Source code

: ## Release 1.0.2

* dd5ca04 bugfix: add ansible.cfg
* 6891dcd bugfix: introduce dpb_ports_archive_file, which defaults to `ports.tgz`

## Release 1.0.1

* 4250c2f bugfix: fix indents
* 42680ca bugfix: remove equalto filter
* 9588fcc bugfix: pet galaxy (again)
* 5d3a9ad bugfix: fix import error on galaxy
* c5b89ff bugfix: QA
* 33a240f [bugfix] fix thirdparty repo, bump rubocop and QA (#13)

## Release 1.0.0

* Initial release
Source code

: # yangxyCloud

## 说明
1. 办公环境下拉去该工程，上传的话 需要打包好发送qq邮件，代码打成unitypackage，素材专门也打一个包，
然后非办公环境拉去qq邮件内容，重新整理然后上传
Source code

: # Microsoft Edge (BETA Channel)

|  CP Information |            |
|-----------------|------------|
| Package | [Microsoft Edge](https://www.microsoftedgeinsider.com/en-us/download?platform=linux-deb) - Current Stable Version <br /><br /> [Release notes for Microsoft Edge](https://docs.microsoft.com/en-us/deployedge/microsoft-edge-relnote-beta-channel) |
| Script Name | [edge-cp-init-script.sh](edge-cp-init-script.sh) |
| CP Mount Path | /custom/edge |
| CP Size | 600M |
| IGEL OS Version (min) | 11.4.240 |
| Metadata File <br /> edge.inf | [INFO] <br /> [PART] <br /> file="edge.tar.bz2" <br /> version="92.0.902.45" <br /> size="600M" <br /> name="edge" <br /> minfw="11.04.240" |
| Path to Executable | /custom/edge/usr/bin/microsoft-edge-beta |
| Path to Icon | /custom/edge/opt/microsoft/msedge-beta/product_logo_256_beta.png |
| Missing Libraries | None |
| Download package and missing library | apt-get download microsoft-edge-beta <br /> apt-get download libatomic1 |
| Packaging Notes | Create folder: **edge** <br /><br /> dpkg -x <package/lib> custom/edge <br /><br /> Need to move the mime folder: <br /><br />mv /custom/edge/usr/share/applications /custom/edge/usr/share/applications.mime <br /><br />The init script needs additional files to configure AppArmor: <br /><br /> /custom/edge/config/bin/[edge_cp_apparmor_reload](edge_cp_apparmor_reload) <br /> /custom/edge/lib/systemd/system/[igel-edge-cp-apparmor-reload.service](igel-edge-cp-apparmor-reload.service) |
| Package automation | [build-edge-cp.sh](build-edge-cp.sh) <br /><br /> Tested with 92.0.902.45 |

- **Work request**: Output the lines of the records above exactly as they appear, from the line containing "bugfix: fix indents" through the line containing "download libatomic1 |".

- **Solved problem**:
* 4250c2f bugfix: fix indents
* 42680ca bugfix: remove equalto filter
* 9588fcc bugfix: pet galaxy (again)
* 5d3a9ad bugfix: fix import error on galaxy
* c5b89ff bugfix: QA
* 33a240f [bugfix] fix thirdparty repo, bump rubocop and QA (#13)

## Release 1.0.0

* Initial release
Source code

: # yangxyCloud

## 说明
1. 办公环境下拉去该工程，上传的话 需要打包好发送qq邮件，代码打成unitypackage，素材专门也打一个包，
然后非办公环境拉去qq邮件内容，重新整理然后上传
Source code

: # Microsoft Edge (BETA Channel)

|  CP Information |            |
|-----------------|------------|
| Package | [Microsoft Edge](https://www.microsoftedgeinsider.com/en-us/download?platform=linux-deb) - Current Stable Version <br /><br /> [Release notes for Microsoft Edge](https://docs.microsoft.com/en-us/deployedge/microsoft-edge-relnote-beta-channel) |
| Script Name | [edge-cp-init-script.sh](edge-cp-init-script.sh) |
| CP Mount Path | /custom/edge |
| CP Size | 600M |
| IGEL OS Version (min) | 11.4.240 |
| Metadata File <br /> edge.inf | [INFO] <br /> [PART] <br /> file="edge.tar.bz2" <br /> version="92.0.902.45" <br /> size="600M" <br /> name="edge" <br /> minfw="11.04.240" |
| Path to Executable | /custom/edge/usr/bin/microsoft-edge-beta |
| Path to Icon | /custom/edge/opt/microsoft/msedge-beta/product_logo_256_beta.png |
| Missing Libraries | None |
| Download package and missing library | apt-get download microsoft-edge-beta <br /> apt-get download libatomic1 |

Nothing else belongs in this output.